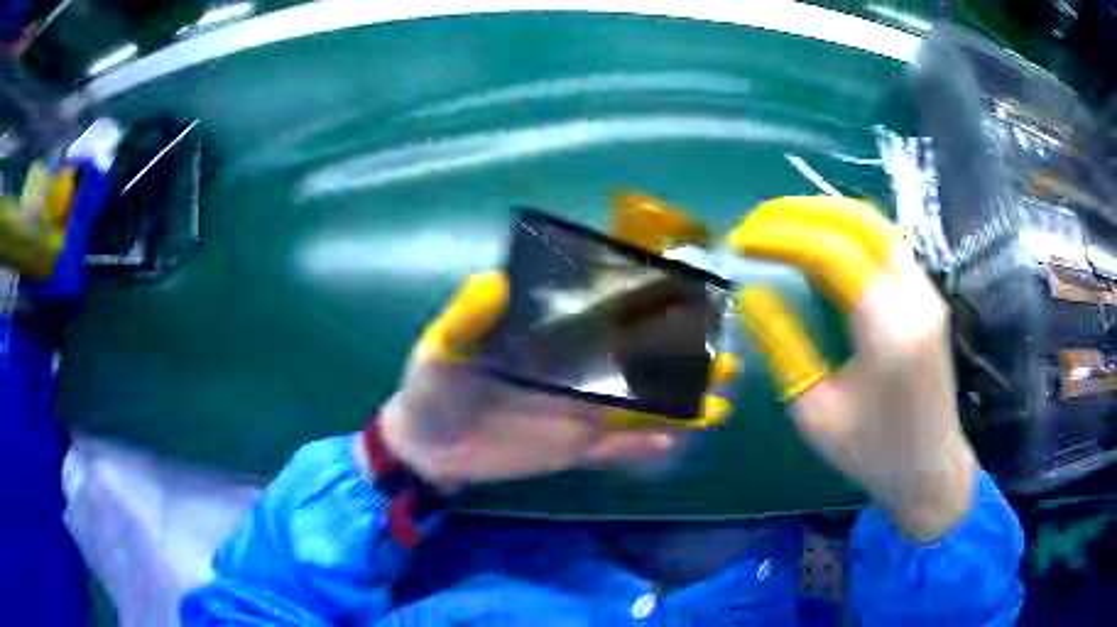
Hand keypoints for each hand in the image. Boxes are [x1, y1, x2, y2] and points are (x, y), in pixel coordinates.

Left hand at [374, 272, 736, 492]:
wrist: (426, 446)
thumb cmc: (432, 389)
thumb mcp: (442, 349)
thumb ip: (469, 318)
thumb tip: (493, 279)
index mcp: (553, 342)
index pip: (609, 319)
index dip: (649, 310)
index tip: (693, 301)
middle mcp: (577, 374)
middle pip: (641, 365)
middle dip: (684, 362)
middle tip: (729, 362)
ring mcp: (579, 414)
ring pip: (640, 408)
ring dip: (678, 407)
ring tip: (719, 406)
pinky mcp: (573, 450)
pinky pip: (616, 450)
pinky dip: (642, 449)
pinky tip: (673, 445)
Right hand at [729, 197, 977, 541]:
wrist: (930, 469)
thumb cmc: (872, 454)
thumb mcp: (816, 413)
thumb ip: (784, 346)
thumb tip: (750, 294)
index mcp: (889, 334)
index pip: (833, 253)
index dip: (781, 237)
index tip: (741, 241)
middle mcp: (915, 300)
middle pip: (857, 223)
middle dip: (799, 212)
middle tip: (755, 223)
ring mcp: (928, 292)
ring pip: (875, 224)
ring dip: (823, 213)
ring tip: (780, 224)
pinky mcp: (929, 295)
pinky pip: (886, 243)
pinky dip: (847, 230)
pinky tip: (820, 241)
++++++
● TASK INSTRUCTIONS: Reproduce each entry exactly as given; no pictures, please.

● RESULT OF THIS EXERCISE:
Hand keypoints for each hand in the image. Boxes are [x1, y1, x2, y2] and points are (x, y), in pixel coordinates.

Left hand at [374, 272, 736, 492]:
wrist: (426, 446)
thumb cmc: (432, 389)
thumb mcp: (442, 349)
thumb ip: (469, 318)
thumb tip: (493, 279)
index mcp: (553, 342)
index pip: (609, 319)
index dip: (649, 310)
index tip: (693, 301)
middle mcp: (577, 374)
middle pip: (641, 365)
middle dip: (684, 362)
middle tip: (729, 362)
ring mcp: (579, 414)
ring pip: (640, 408)
ring dip: (678, 407)
ring tip: (719, 406)
pinky mcp: (573, 450)
pinky pip: (616, 450)
pinky dip: (642, 449)
pinky tip: (673, 445)
Right hand at [729, 197, 977, 541]:
wrist: (930, 469)
thumb cmc: (872, 454)
thumb mcp: (816, 413)
thumb ip: (784, 346)
thumb tip: (750, 294)
index mcp: (889, 334)
index pip: (833, 253)
index dip: (781, 237)
index tip: (741, 241)
middle mcp: (915, 300)
middle pip: (857, 223)
middle dip: (799, 212)
middle tip: (755, 223)
ring mcp: (928, 292)
ring pip: (875, 224)
ring dip: (823, 213)
ring tip: (780, 224)
pinky mcp: (929, 295)
pinky pip: (886, 243)
pinky dip: (847, 230)
pinky tip: (820, 241)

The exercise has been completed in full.